According to the Australian Passive House Association this is up to 25 times tighter than a conventional building in Australia.
Considering the high levels of humidity in many of Australia’s coastal regions, it naturally leads to the question of whether such airtightness does not create favourable conditions for mould and mildew to flourish.
And the short answer would be yes, without adequate ventilation, insulation and an airtight barrier it would. That is why mechanical ventilation and heat recovery is one of the five principles of Passive House design. When installed correctly and professionally, such a system will ensure a high indoor air quality and prevent mould from forming on indoor and interstitial built structures.
According to the Australian Passive House Associations, Passive House professionals are highly aware of designing out moisture and mould and can often undertake detailed modelling (if required) to identify and address potential moisture issues with a variety of techniques during the design.
Mechanical ventilation heat recovery
Mechanical Ventilation with Heat Recovery (MVHR) is the process of improving the indoor air quality without opening windows or doors, and part of the answer to mould prevention in the airtight space. It does not mean that windows and doors cannot be opened, only that they don’t need to be opened to achieve fresh air quality.
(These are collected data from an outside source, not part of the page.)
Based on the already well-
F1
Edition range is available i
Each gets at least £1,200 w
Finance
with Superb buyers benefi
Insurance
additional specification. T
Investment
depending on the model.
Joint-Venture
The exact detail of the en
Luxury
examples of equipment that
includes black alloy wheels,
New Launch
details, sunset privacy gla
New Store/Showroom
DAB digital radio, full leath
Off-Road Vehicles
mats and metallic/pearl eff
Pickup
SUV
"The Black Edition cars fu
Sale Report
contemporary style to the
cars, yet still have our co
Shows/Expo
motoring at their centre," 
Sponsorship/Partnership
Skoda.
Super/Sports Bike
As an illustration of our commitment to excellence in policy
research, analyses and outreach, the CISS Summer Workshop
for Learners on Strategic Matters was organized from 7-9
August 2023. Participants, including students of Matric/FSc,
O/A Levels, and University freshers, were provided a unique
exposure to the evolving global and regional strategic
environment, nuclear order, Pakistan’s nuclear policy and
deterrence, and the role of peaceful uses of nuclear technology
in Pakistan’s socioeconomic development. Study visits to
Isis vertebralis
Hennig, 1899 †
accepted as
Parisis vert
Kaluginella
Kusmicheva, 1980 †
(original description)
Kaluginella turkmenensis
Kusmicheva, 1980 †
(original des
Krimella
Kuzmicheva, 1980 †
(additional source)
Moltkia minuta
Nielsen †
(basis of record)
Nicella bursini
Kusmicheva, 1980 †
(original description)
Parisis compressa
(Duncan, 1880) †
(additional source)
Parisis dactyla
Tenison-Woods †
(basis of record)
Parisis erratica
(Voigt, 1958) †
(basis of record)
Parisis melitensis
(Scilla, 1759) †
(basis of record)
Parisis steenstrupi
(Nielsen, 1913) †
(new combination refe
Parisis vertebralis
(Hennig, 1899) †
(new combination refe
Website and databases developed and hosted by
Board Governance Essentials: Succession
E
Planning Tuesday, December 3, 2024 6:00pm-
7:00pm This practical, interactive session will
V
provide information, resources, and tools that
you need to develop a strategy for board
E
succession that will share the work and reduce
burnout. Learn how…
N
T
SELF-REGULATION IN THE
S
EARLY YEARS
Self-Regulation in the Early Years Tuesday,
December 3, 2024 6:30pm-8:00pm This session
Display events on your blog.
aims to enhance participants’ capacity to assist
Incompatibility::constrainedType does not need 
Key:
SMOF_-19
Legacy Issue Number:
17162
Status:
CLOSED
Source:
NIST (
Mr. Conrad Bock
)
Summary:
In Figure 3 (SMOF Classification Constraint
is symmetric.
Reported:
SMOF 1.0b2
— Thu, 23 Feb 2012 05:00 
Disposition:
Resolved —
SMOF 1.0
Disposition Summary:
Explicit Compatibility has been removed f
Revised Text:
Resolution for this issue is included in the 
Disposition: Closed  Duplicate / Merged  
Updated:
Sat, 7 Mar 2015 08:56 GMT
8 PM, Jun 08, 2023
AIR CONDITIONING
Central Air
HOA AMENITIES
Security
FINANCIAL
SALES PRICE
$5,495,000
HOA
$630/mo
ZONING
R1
MVHR is for improving indoor air quality control and not for the heating or cooling of buildings, although MVHR systems do recover warm and cool air that would otherwise have gone to waste. They also clean the air from pollution and help to regulate humidity.
Condensation is a major risk factor for mould growth in a building. Condensation occurs when moist air comes into contact with a colder surface like a wall, window, mirror etc.
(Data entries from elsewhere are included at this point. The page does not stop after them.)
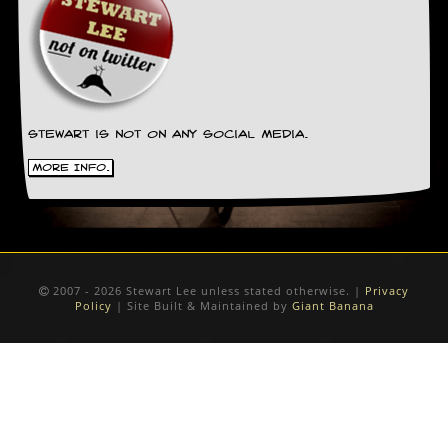
Stewart is not on any social media.
More Info.
2007 - 2026 Stewart Lee unless stated otherwise. |
Privacy
Policy
| Site Built & Maintained by
Giant Banana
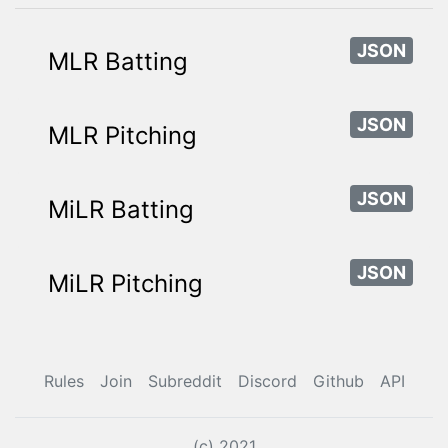
JSON
MLR Batting
JSON
MLR Pitching
JSON
MiLR Batting
JSON
MiLR Pitching
Rules
Join
Subreddit
Discord
Github
API
(c) 2021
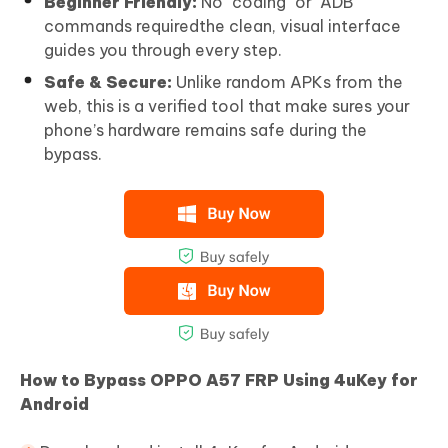
Beginner Friendly:
No "coding" or "ADB"
commands requiredthe clean, visual interface
guides you through every step.
Safe & Secure:
Unlike random APKs from the
web, this is a verified tool that make sures your
phone’s hardware remains safe during the
bypass.
How to Bypass OPPO A57 FRP Using 4uKey for
Android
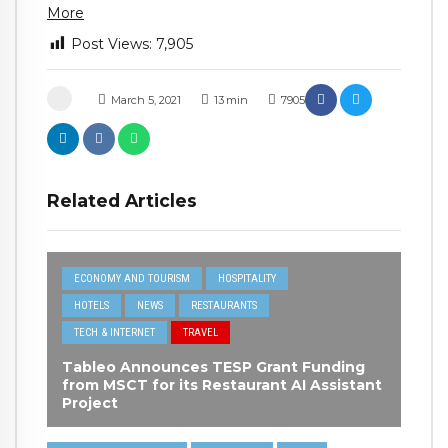
More
Post Views:
7,905
March 5, 2021
13
min
7905
Related Articles
ECONOMY AND TOURISM
HOSPITALITY
HOTELS
NEWS
RESTAURANTS
TECH & INTERNET
TRAVEL
Tableo Announces TESP Grant Funding
from MSCT for its Restaurant AI Assistant
Project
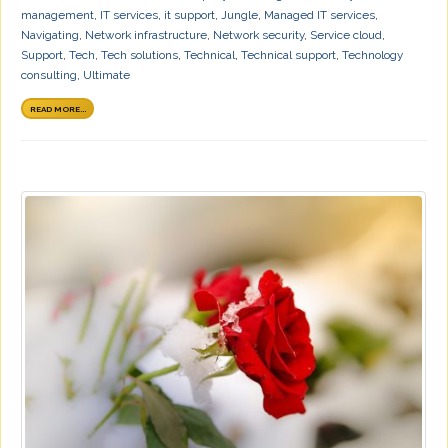
management
,
IT services
,
it support
,
Jungle
,
Managed IT services
,
Navigating
,
Network infrastructure
,
Network security
,
Service cloud
,
Support
,
Tech
,
Tech solutions
,
Technical
,
Technical support
,
Technology
consulting
,
Ultimate
READ MORE...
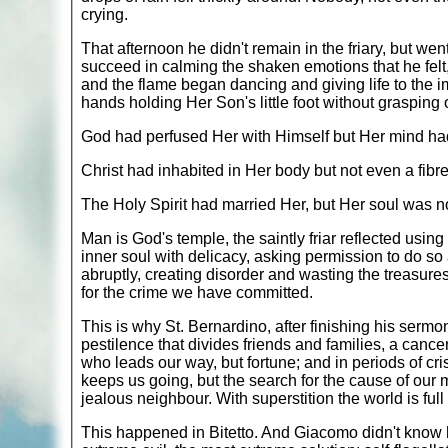
crying.
That afternoon he didn't remain in the friary, but wen
succeed in calming the shaken emotions that he felt, 
and the flame began dancing and giving life to the im
hands holding Her Son's little foot without grasping or 
God had perfused Her with Himself but Her mind ha
Christ had inhabited in Her body but not even a fibr
The Holy Spirit had married Her, but Her soul was no
Man is God's temple, the saintly friar reflected using
inner soul with delicacy, asking permission to do so 
abruptly, creating disorder and wasting the treasures
for the crime we have committed.
This is why St. Bernardino, after finishing his sermo
pestilence that divides friends and families, a cancer
who leads our way, but fortune; and in periods of cris
keeps us going, but the search for the cause of our mi
jealous neighbour. With superstition the world is fu
This happened in Bitetto. And Giacomo didn't know ho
Condensation can occur on various surfaces in houses simply because of a low external temperature (such as during winter) or due to the activities of the residents, such as showering, cooking - or simply breathing. It is estimated that a family of four can generate up to 20 kilograms of water vapour per day inside a home.
The Passive House design standard requires the installation of high-performance windows and doors to help maintain the indoor temperature. These products also have the benefit of maintaining a consistent surface temperature so that the frames and the glass never feel cold to touch, thereby preventing condensation from forming.
Another important Passive House principle is the absence of “thermal bridges” – there is a need for a continuous layer of insulation separating the inside to the outside. This also helps to protect the structure of the house, since it stops condensation from occurring in those spots where you would have thermal bridges in traditional construction.
Also read our blog Condensation and the NCC: What’s changed?
Don’t go half-way
Passive House materials supplier Andreas Lucci reportedly told a gathering of building designers to “either go full Certified Passive House, or else keep making leaky tents – don’t go halfway, you will just get condensation problems!”
In other words, if some Passive House standards are adopted and others sacrificed, mould problems could be lurking ahead. Passive House is a design standard that requires a set of key principles to work together to create high indoor air quality.
Passive House professionals are aware of how to avoid moisture and mould build-up and will design according to the unique circumstances of the house and the climate – whether in Germany or Queensland.
“Air leakages and uncontrolled moisture entering the building equal potential mould issues and a building that does not perform efficiently,” emphasises Joe Mercieca from Blue Eco Homes – a company that specialises in the construction of sustainable buildings and Passive House design.
“This leads to an unhealthy indoor environment as well as a waste in energy consumption. The indoor environment is therefore not only uncomfortable but it results in high energy and health costs.”